In conclusion, the judge said: “All of the references within the documentation speak powerfully of the clear and obvious change in the applicant, and the fact that he has reformed and rehabilitated himself into a person who has the potential to make a strong and positive contribution to the community.

“Against this background I have no doubt that it is entirely appropriate to conclude that there has been exceptional and unforeseen progress in this applicant.

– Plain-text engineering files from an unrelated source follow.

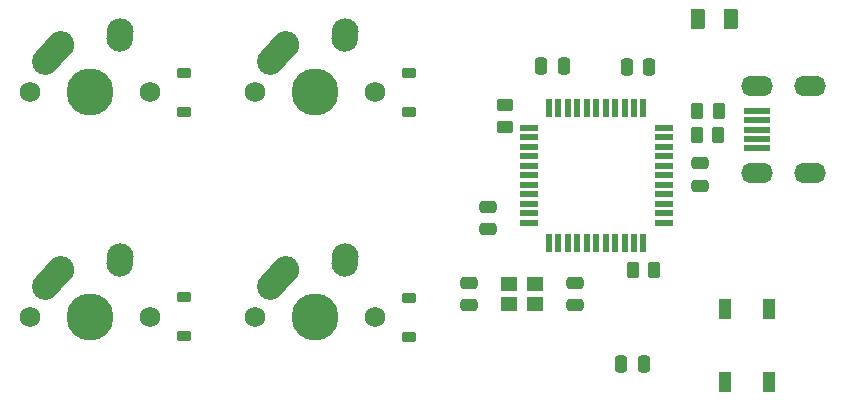
<source format=gbr>
%TF.GenerationSoftware,KiCad,Pcbnew,7.0.8*%
%TF.CreationDate,2023-10-09T20:56:40+02:00*%
%TF.ProjectId,keyboard,6b657962-6f61-4726-942e-6b696361645f,rev?*%
%TF.SameCoordinates,Original*%
%TF.FileFunction,Soldermask,Bot*%
%TF.FilePolarity,Negative*%
%FSLAX46Y46*%
G04 Gerber Fmt 4.6, Leading zero omitted, Abs format (unit mm)*
G04 Created by KiCad (PCBNEW 7.0.8) date 2023-10-09 20:56:40*
%MOMM*%
%LPD*%
G01*
G04 APERTURE LIST*
G04 Aperture macros list*
%AMRoundRect*
0 Rectangle with rounded corners*
0 $1 Rounding radius*
0 $2 $3 $4 $5 $6 $7 $8 $9 X,Y pos of 4 corners*
0 Add a 4 corners polygon primitive as box body*
4,1,4,$2,$3,$4,$5,$6,$7,$8,$9,$2,$3,0*
0 Add four circle primitives for the rounded corners*
1,1,$1+$1,$2,$3*
1,1,$1+$1,$4,$5*
1,1,$1+$1,$6,$7*
1,1,$1+$1,$8,$9*
0 Add four rect primitives between the rounded corners*
20,1,$1+$1,$2,$3,$4,$5,0*
20,1,$1+$1,$4,$5,$6,$7,0*
20,1,$1+$1,$6,$7,$8,$9,0*
20,1,$1+$1,$8,$9,$2,$3,0*%
%AMHorizOval*
0 Thick line with rounded ends*
0 $1 width*
0 $2 $3 position (X,Y) of the first rounded end (center of the circle)*
0 $4 $5 position (X,Y) of the second rounded end (center of the circle)*
0 Add line between two ends*
20,1,$1,$2,$3,$4,$5,0*
0 Add two circle primitives to create the rounded ends*
1,1,$1,$2,$3*
1,1,$1,$4,$5*%
G04 Aperture macros list end*
%ADD10C,1.750000*%
%ADD11C,3.987800*%
%ADD12HorizOval,2.250000X0.655001X0.730000X-0.655001X-0.730000X0*%
%ADD13C,2.250000*%
%ADD14HorizOval,2.250000X0.020000X0.290000X-0.020000X-0.290000X0*%
%ADD15R,1.400000X1.200000*%
%ADD16RoundRect,0.250000X-0.475000X0.250000X-0.475000X-0.250000X0.475000X-0.250000X0.475000X0.250000X0*%
%ADD17RoundRect,0.250000X0.262500X0.450000X-0.262500X0.450000X-0.262500X-0.450000X0.262500X-0.450000X0*%
%ADD18RoundRect,0.225000X0.375000X-0.225000X0.375000X0.225000X-0.375000X0.225000X-0.375000X-0.225000X0*%
%ADD19R,2.250000X0.500000*%
%ADD20O,2.700000X1.700000*%
%ADD21RoundRect,0.250000X-0.250000X-0.475000X0.250000X-0.475000X0.250000X0.475000X-0.250000X0.475000X0*%
%ADD22RoundRect,0.250000X0.250000X0.475000X-0.250000X0.475000X-0.250000X-0.475000X0.250000X-0.475000X0*%
%ADD23R,1.100000X1.800000*%
%ADD24RoundRect,0.250000X0.375000X0.625000X-0.375000X0.625000X-0.375000X-0.625000X0.375000X-0.625000X0*%
%ADD25R,1.500000X0.550000*%
%ADD26R,0.550000X1.500000*%
%ADD27RoundRect,0.250000X-0.262500X-0.450000X0.262500X-0.450000X0.262500X0.450000X-0.262500X0.450000X0*%
%ADD28RoundRect,0.250000X0.450000X-0.262500X0.450000X0.262500X-0.450000X0.262500X-0.450000X-0.262500X0*%
%ADD29RoundRect,0.250000X0.475000X-0.250000X0.475000X0.250000X-0.475000X0.250000X-0.475000X-0.250000X0*%
G04 APERTURE END LIST*
D10*
%TO.C,MX1*%
X107632500Y-65087500D03*
D11*
X112712500Y-65087500D03*
D10*
X117792500Y-65087500D03*
D12*
X109557501Y-61817500D03*
D13*
X110212500Y-61087500D03*
D14*
X115232500Y-60297500D03*
D13*
X115252500Y-60007500D03*
%TD*%
D10*
%TO.C,MX3*%
X107632500Y-84137500D03*
D11*
X112712500Y-84137500D03*
D10*
X117792500Y-84137500D03*
D12*
X109557501Y-80867500D03*
D13*
X110212500Y-80137500D03*
D14*
X115232500Y-79347500D03*
D13*
X115252500Y-79057500D03*
%TD*%
D10*
%TO.C,MX4*%
X126682500Y-84137500D03*
D11*
X131762500Y-84137500D03*
D10*
X136842500Y-84137500D03*
D12*
X128607501Y-80867500D03*
D13*
X129262500Y-80137500D03*
D14*
X134282500Y-79347500D03*
D13*
X134302500Y-79057500D03*
%TD*%
D10*
%TO.C,MX2*%
X126682500Y-65087500D03*
D11*
X131762500Y-65087500D03*
D10*
X136842500Y-65087500D03*
D12*
X128607501Y-61817500D03*
D13*
X129262500Y-61087500D03*
D14*
X134282500Y-60297500D03*
D13*
X134302500Y-60007500D03*
%TD*%
D15*
%TO.C,Y1*%
X148122250Y-81345250D03*
X150322250Y-81345250D03*
X150322250Y-83045250D03*
X148122250Y-83045250D03*
%TD*%
D16*
%TO.C,C1*%
X144734250Y-81218250D03*
X144734250Y-83118250D03*
%TD*%
D17*
%TO.C,R3*%
X165893750Y-66675000D03*
X164068750Y-66675000D03*
%TD*%
D18*
%TO.C,D2*%
X139700000Y-66737500D03*
X139700000Y-63437500D03*
%TD*%
D19*
%TO.C,USB1*%
X169138000Y-69862500D03*
X169138000Y-69062500D03*
X169138000Y-68262500D03*
X169138000Y-67462500D03*
X169138000Y-66662500D03*
D20*
X173638000Y-71912500D03*
X173638000Y-64612500D03*
X169138000Y-71912500D03*
X169138000Y-64612500D03*
%TD*%
D18*
%TO.C,D3*%
X120650000Y-85725000D03*
X120650000Y-82425000D03*
%TD*%
D16*
%TO.C,C2*%
X153751250Y-81218250D03*
X153751250Y-83118250D03*
%TD*%
D17*
%TO.C,R2*%
X165870250Y-68707000D03*
X164045250Y-68707000D03*
%TD*%
D21*
%TO.C,C5*%
X150896250Y-62864250D03*
X152796250Y-62864250D03*
%TD*%
D22*
%TO.C,C6*%
X159543750Y-88106250D03*
X157643750Y-88106250D03*
%TD*%
D23*
%TO.C,SW1*%
X170125000Y-89618750D03*
X166425000Y-83418750D03*
X166425000Y-89618750D03*
X170125000Y-83418750D03*
%TD*%
D22*
%TO.C,C7*%
X160035250Y-62991250D03*
X158135250Y-62991250D03*
%TD*%
D24*
%TO.C,F1*%
X166933000Y-58935250D03*
X164133000Y-58935250D03*
%TD*%
D18*
%TO.C,D1*%
X120650000Y-66800000D03*
X120650000Y-63500000D03*
%TD*%
D16*
%TO.C,C4*%
X146385250Y-74807250D03*
X146385250Y-76707250D03*
%TD*%
D25*
%TO.C,U1*%
X161229250Y-68135250D03*
X161229250Y-68935250D03*
X161229250Y-69735250D03*
X161229250Y-70535250D03*
X161229250Y-71335250D03*
X161229250Y-72135250D03*
X161229250Y-72935250D03*
X161229250Y-73735250D03*
X161229250Y-74535250D03*
X161229250Y-75335250D03*
X161229250Y-76135250D03*
D26*
X159529250Y-77835250D03*
X158729250Y-77835250D03*
X157929250Y-77835250D03*
X157129250Y-77835250D03*
X156329250Y-77835250D03*
X155529250Y-77835250D03*
X154729250Y-77835250D03*
X153929250Y-77835250D03*
X153129250Y-77835250D03*
X152329250Y-77835250D03*
X151529250Y-77835250D03*
D25*
X149829250Y-76135250D03*
X149829250Y-75335250D03*
X149829250Y-74535250D03*
X149829250Y-73735250D03*
X149829250Y-72935250D03*
X149829250Y-72135250D03*
X149829250Y-71335250D03*
X149829250Y-70535250D03*
X149829250Y-69735250D03*
X149829250Y-68935250D03*
X149829250Y-68135250D03*
D26*
X151529250Y-66435250D03*
X152329250Y-66435250D03*
X153129250Y-66435250D03*
X153929250Y-66435250D03*
X154729250Y-66435250D03*
X155529250Y-66435250D03*
X156329250Y-66435250D03*
X157129250Y-66435250D03*
X157929250Y-66435250D03*
X158729250Y-66435250D03*
X159529250Y-66435250D03*
%TD*%
D27*
%TO.C,R1*%
X158631250Y-80168750D03*
X160456250Y-80168750D03*
%TD*%
D18*
%TO.C,D4*%
X139700000Y-85787500D03*
X139700000Y-82487500D03*
%TD*%
D28*
%TO.C,R4*%
X147796250Y-68040250D03*
X147796250Y-66215250D03*
%TD*%
D29*
%TO.C,C3*%
X164306250Y-73025000D03*
X164306250Y-71125000D03*
%TD*%
M02*

</source>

“This conclusion arises from the evidence of the efforts which he has made in custody to address his offending, improve and change himself, reduce his risks of reoffending and equip himself for a new life in the community, whilst at the same time accepting his responsibility for his offence and expressing his sincere remorse for the undoubted and permanent harm that his crime has caused.”

Omoregie will be eligible to apply to the Parole Board a year earlier as a result of the Judge’s ruling and will be released after the Parole Board determines that he is not a danger to the public.